I am not an animal lover, but in the last eight years, by virtue of my marriage, I have mourned the loss of six animals (five dogs and one cat). I fell for an animal lover and I have paid the price in sorrow.
When I married on a bright summer day in 2005, I received two dogs and a cat in the bargain, each of which my wife had had for more than a decade. Despite my inclinations, I embraced these animals as my own, even if only by my own standards. Within two months, though, the eldest dog, Oliver, became sick and within the space of a week died. The vet could not give us a satisfactory explanation, but suspected a nasty, tropical virus.
Nearly a year later, a different vet diagnosed Tyler, the younger of the two dogs, with gastric cancer. After two long weeks of chemotherapy, when we had pushed both him and ourselves to our limits, it became more painful to watch him hold on to life than to let him go.

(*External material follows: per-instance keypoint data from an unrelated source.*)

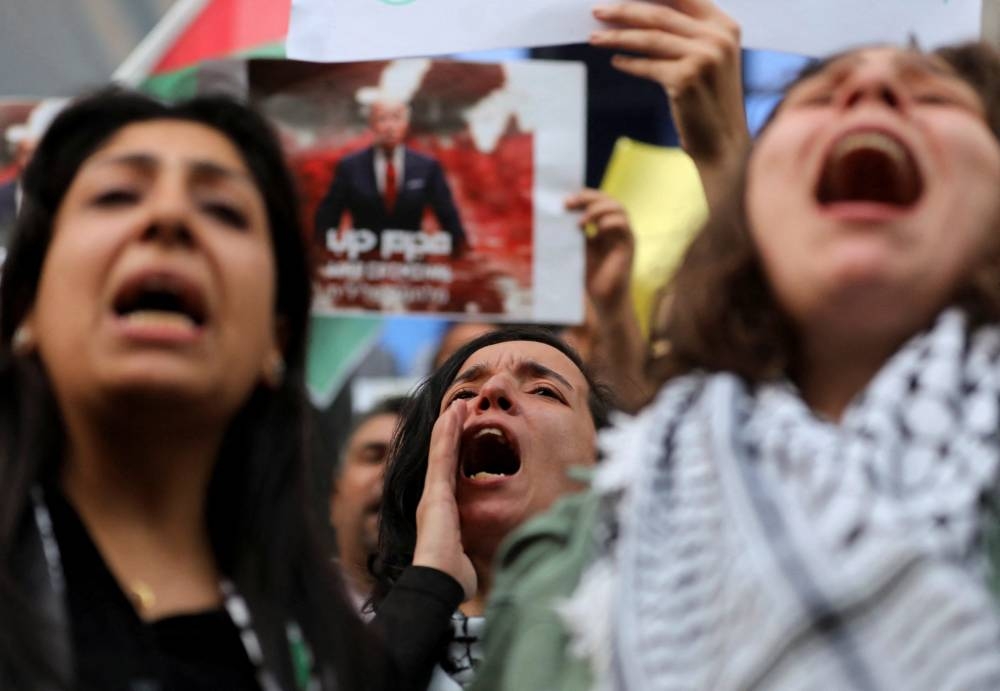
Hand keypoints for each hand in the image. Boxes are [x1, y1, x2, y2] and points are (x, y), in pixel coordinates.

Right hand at [411, 401, 476, 599]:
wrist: (437, 583)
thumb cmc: (452, 578)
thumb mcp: (467, 558)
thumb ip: (473, 550)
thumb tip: (486, 558)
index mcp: (441, 512)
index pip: (449, 473)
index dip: (454, 451)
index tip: (463, 432)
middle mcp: (433, 499)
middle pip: (443, 456)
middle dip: (451, 432)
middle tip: (461, 408)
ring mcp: (432, 493)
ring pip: (441, 450)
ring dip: (449, 424)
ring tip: (459, 403)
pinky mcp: (436, 492)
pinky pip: (442, 455)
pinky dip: (447, 432)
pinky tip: (453, 414)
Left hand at [566, 189, 633, 315]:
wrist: (604, 300)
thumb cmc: (591, 278)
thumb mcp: (577, 251)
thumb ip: (573, 234)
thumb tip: (557, 217)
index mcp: (603, 227)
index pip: (597, 201)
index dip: (582, 197)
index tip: (564, 201)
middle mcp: (615, 228)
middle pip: (608, 199)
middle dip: (588, 198)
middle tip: (568, 204)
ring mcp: (623, 235)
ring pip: (618, 208)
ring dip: (597, 209)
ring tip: (581, 221)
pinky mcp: (628, 246)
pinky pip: (623, 224)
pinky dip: (609, 221)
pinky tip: (595, 228)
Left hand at [590, 0, 748, 174]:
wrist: (724, 143)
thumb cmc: (712, 102)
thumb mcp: (710, 59)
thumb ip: (689, 33)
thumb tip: (644, 13)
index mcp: (725, 26)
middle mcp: (717, 38)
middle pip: (660, 14)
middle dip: (624, 10)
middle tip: (598, 10)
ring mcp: (703, 58)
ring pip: (649, 38)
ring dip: (617, 36)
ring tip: (595, 38)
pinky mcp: (685, 80)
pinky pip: (647, 66)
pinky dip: (628, 63)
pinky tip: (616, 61)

Before we learned of Tyler’s cancer we picked up a second dog out of a laundry basket in the parking lot of a Food Lion. The woman from the newspaper ad came with her kids and four rambunctious puppies for us to choose from. We picked a small black and white puppy, the daughter’s favorite, and dubbed him Simon. He taught me about caring for something that cannot care for itself, particularly when it needs to pee at 3am or when it needs guidance on proper choices for chew toys. He provided great training for fatherhood, which came eight months later. Four years later, when Simon died suddenly and mysteriously on the way to the vet, it hit me the hardest of any of our animal losses.
The cat I received with my wedding vows, Kermit, seemed to degrade into a dirty mess, tracking wet kitty litter throughout the house, until we took him to the vet and learned he had diabetes. For nearly two years I, the non-animal lover, gave him daily insulin injections, before a sickness and honest questions about his quality of life forced us to let yet another pet go.
When we moved to the Charlottesville area in 2010 we picked up a dog from the SPCA to be Simon’s friend. Her name was Rosie and she was a devil of a dog, pooping in the house and eating everything in sight, such as lengths of carpet fiber, and, well, let’s call it recycling things she left in the house.
But we stuck with her and trained her and loved her for three years. She did not shed all her problems, but when she got lymphoma, we made her as comfortable as possible and helped her live out her days with as much joy as we could give. As the lymphoma grew, putting pressure on her respiratory system and increasing her pain we took her to the vet one last time. The vet found a chocolate donut for Rosie to enjoy and we sent her off to heaven with a sugar high.
A month after we adopted Rosie, my wife talked me into fostering another dog for a “month” while the SPCA had their floors repaired. Gloria, a hound mutt, used to sneak up behind me and howl at the top of her lungs. The month came and went without an adoption or a return to the SPCA. After a year of putting up the foster façade, we adopted her. We had her for another year before she got necrotizing pancreatitis. Which sounds terrible and deadly and it is, but after a lengthy vet stay she beat it. During her recovery, however, she developed blood clots. One went to her brain and that was the end.
These six animals have caused more hardship, financial turmoil, and heartbreak than I can say. I have been asked to make decisions that weighed life and death, that asked whether an animal’s care was worth more money than we had, or if a life of pain and suffering was better than no life at all. I began by saying I am not an animal lover, but, above all else, I love my wife. And whatever pain and tempest may come from that choice, be it physical, emotional or financial, I will meet it gladly and still more, I will welcome it, for that is what it means to love.